Pengaruh peristiwa G-30 S-PKI dan respons pemerintah Orde Baru terhadapnya masih terasa hingga kini. Narasi yang dibangun oleh pemerintah Orde Baru telah membentuk pandangan banyak orang tentang komunisme dan peran PKI dalam sejarah Indonesia. Selain itu, stigma terhadap komunisme masih kuat di masyarakat, mempengaruhi kebijakan politik dan sosial hingga sekarang.

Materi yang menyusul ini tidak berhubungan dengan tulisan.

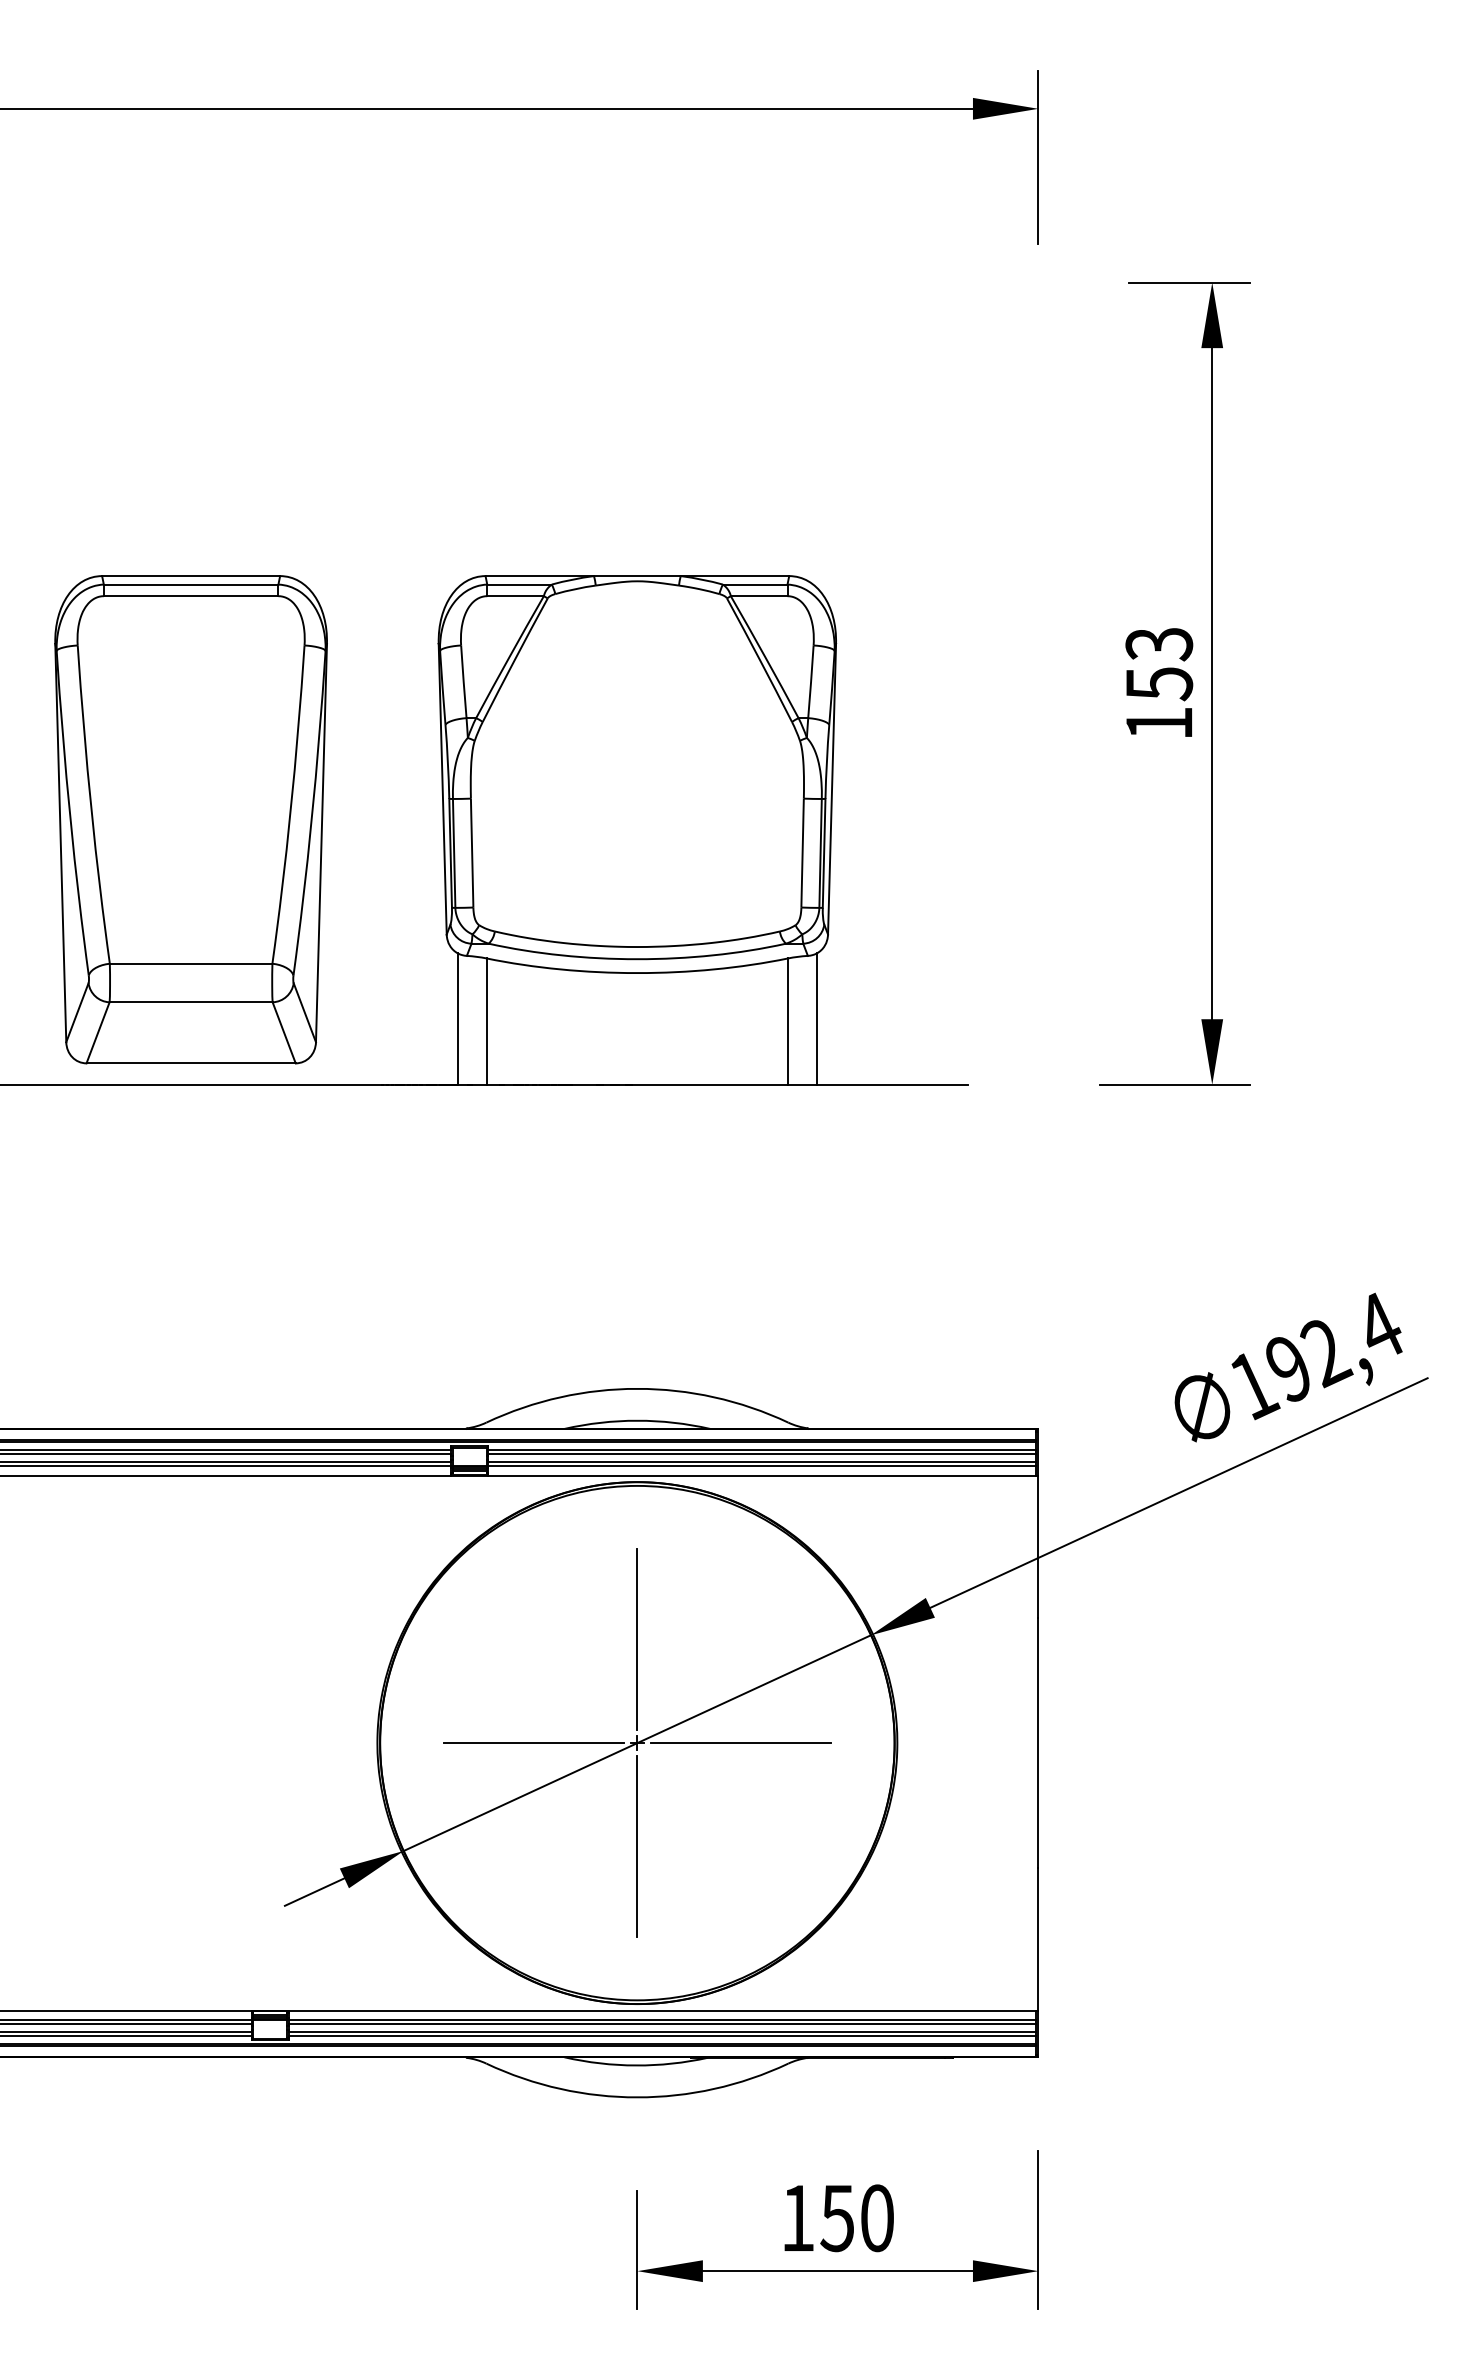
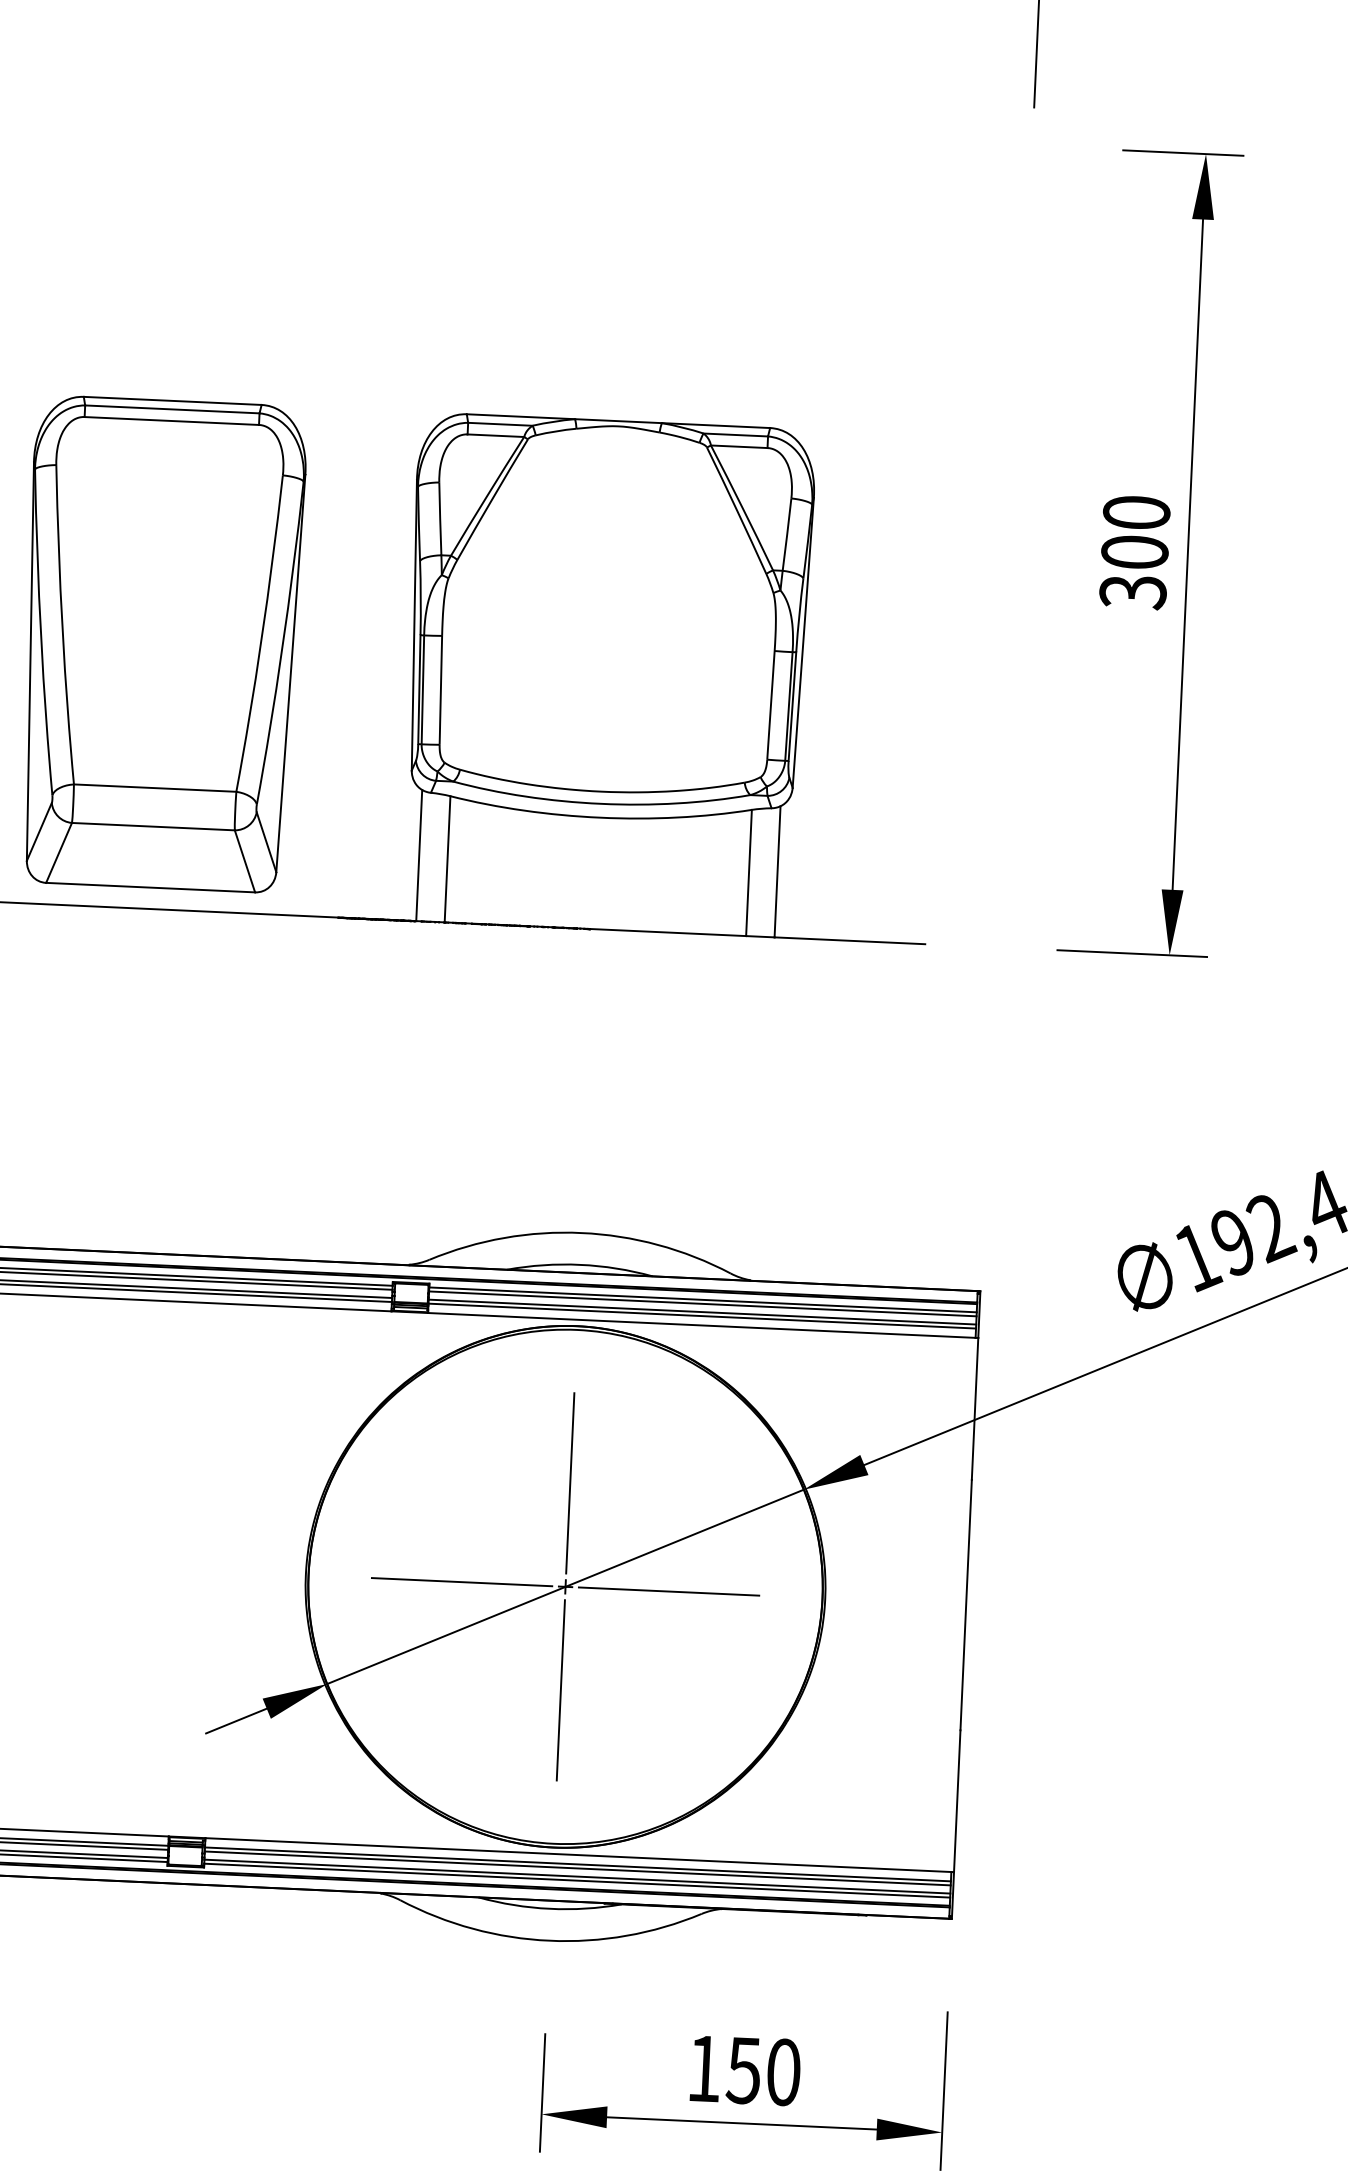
text: (1159, 683) -> (1135, 552), 153 -> 300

Perspektif sosiologi komunikasi menunjukkan bahwa narasi dan simbol yang dibentuk melalui media memiliki kekuatan untuk membentuk pemahaman kolektif masyarakat. Ini juga menekankan pentingnya literasi media dan kesadaran kritis dalam menghadapi informasi yang disebarluaskan oleh media massa.
Kesimpulan :
Jenderal Besar Dr. A. H. Nasution adalah figur yang tidak hanya berperan sebagai pemimpin militer, tetapi juga sebagai saksi sejarah yang penting dalam peristiwa G-30 S-PKI. Melalui analisis sosiologi komunikasi, kita dapat memahami bagaimana peristiwa ini tidak hanya merupakan kisah tragis dalam sejarah Indonesia, tetapi juga refleksi dari kekuatan media dan komunikasi dalam membentuk opini publik dan legitimasi kekuasaan. Dengan memahami konteks ini, kita dapat belajar dari pengalaman masa lalu untuk menjaga kritisisme dan kesadaran dalam menghadapi informasi yang disampaikan oleh media massa.